**TEXTO DE LECTURA**:

===============

Así pues, es la desesperación la enfermedad mortal, ese suplicio contradictorio, ese mal del yo: morir eternamente, morir sin poder morir sin embargo, morir la muerte. Pues morir quiere decir que todo ha terminado. Pero morir la muerte significa vivir la propia muerte; y vivirla un solo instante, es vivirla eternamente. Para que se muera de desesperación como de una enfermedad, lo que hay de eterno en nosotros, en el yo, debería poder morir, como hace el cuerpo, de enfermedad. 
   ¡Quimera! En la desesperación, el morir se transforma continuamente en vivir. Quien desespera no puede morir; como un puñal no sirve de nada para matar pensamientos; nunca la desesperación, gusano inmortal, inextinguible fuego, devora la eternidad del yo, que es su propio soporte, pero esta destrucción de sí misma que es la desesperación, es impotente y no llega a sus fines. Su voluntad propia está en destruirse, pero no puede hacerlo, y esta impotencia misma es una segunda forma de destrucción de sí misma, en la cual la desesperación no logra por segunda vez su finalidad, la destrucción del yo. Por el contrario, es ella el ácido, la gangrena de la desesperación, el suplicio cuya punta, dirigida hacia el interior, nos hunde cada vez más en una autodestrucción impotente. El fracaso de su desesperación para destruirse es una tortura que reaviva su rencor, pues acumulando incesantemente en la actualidad desesperación pasada, desespera de no poder devorarse ni de deshacerse de su yo, ni de aniquilarse.

===============

**MATERIAL PROPORCIONADO**:
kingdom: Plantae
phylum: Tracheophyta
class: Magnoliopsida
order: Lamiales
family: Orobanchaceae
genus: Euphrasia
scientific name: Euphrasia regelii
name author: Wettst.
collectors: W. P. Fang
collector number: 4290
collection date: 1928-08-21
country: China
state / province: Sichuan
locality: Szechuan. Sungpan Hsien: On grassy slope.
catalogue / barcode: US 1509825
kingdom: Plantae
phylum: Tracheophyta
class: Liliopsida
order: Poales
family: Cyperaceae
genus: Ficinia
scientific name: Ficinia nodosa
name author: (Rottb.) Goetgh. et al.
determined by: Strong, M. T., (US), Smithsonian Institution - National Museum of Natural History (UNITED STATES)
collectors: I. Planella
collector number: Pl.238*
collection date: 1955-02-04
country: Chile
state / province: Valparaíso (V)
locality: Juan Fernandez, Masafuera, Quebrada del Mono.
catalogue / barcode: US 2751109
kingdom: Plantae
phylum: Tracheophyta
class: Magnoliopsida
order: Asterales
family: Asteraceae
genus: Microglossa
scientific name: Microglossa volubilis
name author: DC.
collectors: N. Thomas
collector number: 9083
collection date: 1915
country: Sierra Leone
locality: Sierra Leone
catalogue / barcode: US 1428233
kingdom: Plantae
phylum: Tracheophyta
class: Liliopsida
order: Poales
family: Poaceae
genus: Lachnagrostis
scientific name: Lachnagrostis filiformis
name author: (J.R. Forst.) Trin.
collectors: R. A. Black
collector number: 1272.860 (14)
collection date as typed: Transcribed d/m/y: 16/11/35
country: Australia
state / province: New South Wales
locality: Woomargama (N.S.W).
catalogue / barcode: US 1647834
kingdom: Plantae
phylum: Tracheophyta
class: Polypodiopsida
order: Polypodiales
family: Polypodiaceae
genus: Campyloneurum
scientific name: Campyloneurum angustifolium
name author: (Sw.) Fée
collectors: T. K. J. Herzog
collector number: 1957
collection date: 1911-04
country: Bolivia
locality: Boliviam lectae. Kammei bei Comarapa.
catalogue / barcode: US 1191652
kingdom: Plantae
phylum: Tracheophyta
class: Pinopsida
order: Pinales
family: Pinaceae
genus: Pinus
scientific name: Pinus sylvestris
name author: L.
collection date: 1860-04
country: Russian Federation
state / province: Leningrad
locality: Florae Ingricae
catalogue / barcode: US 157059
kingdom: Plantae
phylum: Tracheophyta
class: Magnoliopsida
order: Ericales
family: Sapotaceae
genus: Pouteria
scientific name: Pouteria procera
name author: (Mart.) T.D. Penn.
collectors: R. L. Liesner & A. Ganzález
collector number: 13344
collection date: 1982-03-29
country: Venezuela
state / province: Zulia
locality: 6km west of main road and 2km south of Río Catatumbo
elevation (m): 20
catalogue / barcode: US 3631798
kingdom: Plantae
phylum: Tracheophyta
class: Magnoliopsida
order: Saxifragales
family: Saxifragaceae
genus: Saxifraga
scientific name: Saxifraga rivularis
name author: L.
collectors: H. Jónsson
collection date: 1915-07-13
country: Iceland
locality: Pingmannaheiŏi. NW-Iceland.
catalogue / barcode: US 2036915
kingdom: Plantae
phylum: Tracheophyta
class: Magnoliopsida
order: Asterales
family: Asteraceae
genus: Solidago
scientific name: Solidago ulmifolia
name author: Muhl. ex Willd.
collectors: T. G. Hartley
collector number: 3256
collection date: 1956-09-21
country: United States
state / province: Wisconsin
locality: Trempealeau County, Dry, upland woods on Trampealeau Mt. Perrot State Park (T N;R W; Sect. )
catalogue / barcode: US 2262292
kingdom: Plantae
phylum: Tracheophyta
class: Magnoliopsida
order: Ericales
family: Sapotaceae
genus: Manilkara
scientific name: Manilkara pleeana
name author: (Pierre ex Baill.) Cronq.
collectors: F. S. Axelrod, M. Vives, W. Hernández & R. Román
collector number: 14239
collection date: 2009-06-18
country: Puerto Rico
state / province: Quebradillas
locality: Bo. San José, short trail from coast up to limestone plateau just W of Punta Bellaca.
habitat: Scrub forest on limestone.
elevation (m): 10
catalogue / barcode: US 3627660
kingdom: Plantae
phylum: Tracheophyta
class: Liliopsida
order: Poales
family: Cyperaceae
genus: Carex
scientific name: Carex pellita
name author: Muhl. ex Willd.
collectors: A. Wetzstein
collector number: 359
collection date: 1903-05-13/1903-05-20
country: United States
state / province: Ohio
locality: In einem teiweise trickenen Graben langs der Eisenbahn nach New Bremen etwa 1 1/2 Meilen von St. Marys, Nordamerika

===============

**CONSIGNA 1**:
Enumera las expresiones con que la primera oración del texto sobre la desesperación nombra a la desesperación.
**CONSIGNA 2**:
Responde brevemente, según el texto sobre la desesperación:
(a) ¿Qué quiere decir morir?
(b) En la desesperación, ¿en qué se transforma continuamente el morir?
(c) ¿Qué no sirve de nada para matar pensamientos?
**CONSIGNA 3**:
Retoma, por favor, el texto sobre la desesperación a partir de su última oración y continúalo en el mismo tono.

**RESPUESTA 1**:
- la enfermedad mortal
- ese suplicio contradictorio
- ese mal del yo

**RESPUESTA 2**:
(a) Que todo ha terminado.
(b) En vivir.
(c) Un puñal.

**RESPUESTA 3**:
Desesperar de algo no es pues, todavía, la verdadera desesperación; es su comienzo, se incuba como una enfermedad. Quien desespera, ¿no quiere desprenderse de su yo? Ese yo, que ese desesperado quiere ser, es un yo que no es él, lo que desea es separar su yo de su autor. Pero aquí fracasa, ese autor sigue siendo el más fuerte y le obliga a ser el yo que no quiere ser: no puede desembarazarse de sí mismo.
   Se puede demostrar la eternidad del hombre por la impotencia de la desesperación para destruir al yo, por esa atroz contradicción en la desesperación. Sin eternidad en nosotros mismos, no podríamos desesperar; pero si se pudiera destruir el yo, entonces tampoco habría desesperación.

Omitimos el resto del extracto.